Подумала-подумала (стерва), наверное, что-то в словах невестки поправилось ей, улыбнулась, сказала:
— Кто его знает.
Тяжёлая золотая коса была у чертовки, и как это не сваляется — три ребёнка всё же на руках, да классы подметай, — вплела в волосы шёлковую абрикосового цвета ленту, перекинула косу на грудь и шла в Ташкент переводчицей.
— А ну, — сказал Старший Рыжий Младшему, — влепи ей как следует.
А она:
— Наш брат Веран от коров меня снял, уборщицей сделал.
Сказал (Старший Рыжий):
— Образования у тебя нет.
Ответила:
— И у тебя нет.
Поднял рыжую бровь:
— Надя, что с тобой?
Но она уступать не думала:
— То, что сам видишь.
Сказал (Младшему Рыжему):
— Влепи ей, дай-ка разочек по зубам, брат.
Надины шестьдесят рублей и трактор «Беларусь» были причиной постоянной раздражённости Младшего Рыжего, и как он ни стремился отделиться материально от матери, ничего пока не получалось. В детстве он неплохо свистел и пел, но не до свиста теперь было: трактор надо было перегонять в Овит и ставить на ремонт, с тяжёлым гаечным ключом в руках он сидел и смотрел перед собой, мысленно, может, и насвистывал, может, даже и в город перебирался — Младший Рыжий свою сироту, с которой, возвращаясь из армии, не знаю, на какой станции познакомился, влюбился и в село привёз, не ударил, сказал брату:
— К тебе ближе стоит и рука у тебя подлиннее, ударь сам.
Сказал (Старший Рыжий):
— Чего она хочет, ты чего хочешь, ахчи?
Она уже свободно разговаривала по-армянски, на нашем, цмакутском наречии, в соседних селах не знаем, поняли бы её или нет, но домашние вполне понимали, сказала:
— То, что твоя жена хочет.
Сказал:
— Гулять хочешь?
Ответила:
— Со всеми женщинами ты перегулял, тебе можно, а Наде нельзя? — Она как следует усвоила выражения свекрови и ввернула: — Ты что же у нас, верхнего поля пшеница или племенной бугай?
Ему это понравилось, улыбнулся, но тут же сдержал себя, сказал:
— В этом селе никто не хочет, чтоб другой хорошо жил, — кляуза врагов это.
Ответила:
— Исполком кляузу проверил, и ты с той фермы полетел.
Руку занёс, сказал:
— Схлопочешь сейчас.
Сказала:
— Свою жену бей.
— Моя жена тебе не чета.
Сказала:
— Очень даже чета, лучше моего может школу подметать, а ты её нарядил и в доме держишь.
В общем, лаялась на равных, и даже больше.

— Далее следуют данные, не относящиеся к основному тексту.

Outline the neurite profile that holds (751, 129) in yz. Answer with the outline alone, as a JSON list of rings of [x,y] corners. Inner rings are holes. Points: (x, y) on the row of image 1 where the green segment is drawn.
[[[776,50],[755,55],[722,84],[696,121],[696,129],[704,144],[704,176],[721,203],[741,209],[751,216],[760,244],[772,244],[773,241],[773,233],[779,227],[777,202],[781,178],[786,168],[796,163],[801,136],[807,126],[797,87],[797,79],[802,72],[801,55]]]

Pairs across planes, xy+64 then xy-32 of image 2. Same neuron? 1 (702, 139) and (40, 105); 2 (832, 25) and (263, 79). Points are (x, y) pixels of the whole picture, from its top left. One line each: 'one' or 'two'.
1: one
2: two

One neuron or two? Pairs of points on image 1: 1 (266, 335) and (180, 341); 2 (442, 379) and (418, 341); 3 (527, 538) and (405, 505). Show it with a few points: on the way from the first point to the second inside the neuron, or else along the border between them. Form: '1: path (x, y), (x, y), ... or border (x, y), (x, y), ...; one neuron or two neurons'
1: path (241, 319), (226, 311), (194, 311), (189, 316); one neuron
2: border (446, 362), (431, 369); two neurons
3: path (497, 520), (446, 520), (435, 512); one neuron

Средний Чёрный вслух против неё ничего не говорил, но был очень против — она ни разу не сробела от скрытой неприязни Среднего Чёрного и открытой вражды свекрови, в этом чужом, теперь уже родном селе ни разу не подумала, интересно, что это обо мне говорят на этом чужом, теперь уже родном языке, потому что Младший Рыжий как дал ей воинскую клятву — у деревенских в армии мало русских слов, но все точные, — как поклялся на всю жизнь быть верным, так и стоял рядом с нею окончательно; доить и то он её научил, то есть взял ведро между ног и влез под её корову, кепку козырьком назад повернул, упёрся головой корове в брюхо, про себя, может, и насвистывал, но внешне — ни звука, невозмутимо; он своё слово сказал: не знаем на какой станции, раз и навсегда, и его молчаливое лицо покорного пленного так навеки и стояло, надёжное, за жениной спиной. С гаечным ключом в руках, сидя возле неисправного трактора, он сказал:
— Надя, иди домой.
Старший Рыжий удивился, прохрипел:
— Вот те раз, — сказал, — наконец голос твой слышим, Паро.
Ещё детьми были, Старший Рыжий уже знал, что пойдёт на руководящую работу, на какую, неизвестно, но непременно на руководящую. У Среднего Чёрного был маленький аккуратный красивый почерк и широкая — в дедовскую породу — спина, высунет кончик языка и пишет, на его странички чернила с ручки не капали, говорили, этот в конторе править будет, локтями на столе устроится — с места не сдвинешь, но он сказал: «Вы со мной дела не имеете, и мне до вашего дома дела нет», пошёл, выучился водить машину — водить, чинить, разбирать-собирать. Сказал, что с домом этим не имеет дела, — и не имел. Про себя, может, и радуется, и грустит, но виду не показывает, если не за рулём и видит своих среди народа — безмолвно общее здрасте отвесит, и всё. Младший Рыжий был девочкой этого дома, поскольку отец до его рождения очень хотел девочку, — отцу на передовую было написано, что родилась желанная дочка, ждут, чтобы он распорядился, как назвать; подметать дом, доить козу, как бабка Паро, пересчитывать яички в курятнике и поджидать мать с чайником на очаге — всё это приходилось на него, с сенокоса ли, со складов ли, где колхозные соль и сыр хранились, мать приходила с пересохшим горлом, целый чайник чаю выхлебывала, пила и говорила — не утоляет, пила и говорила — внутри всё горит.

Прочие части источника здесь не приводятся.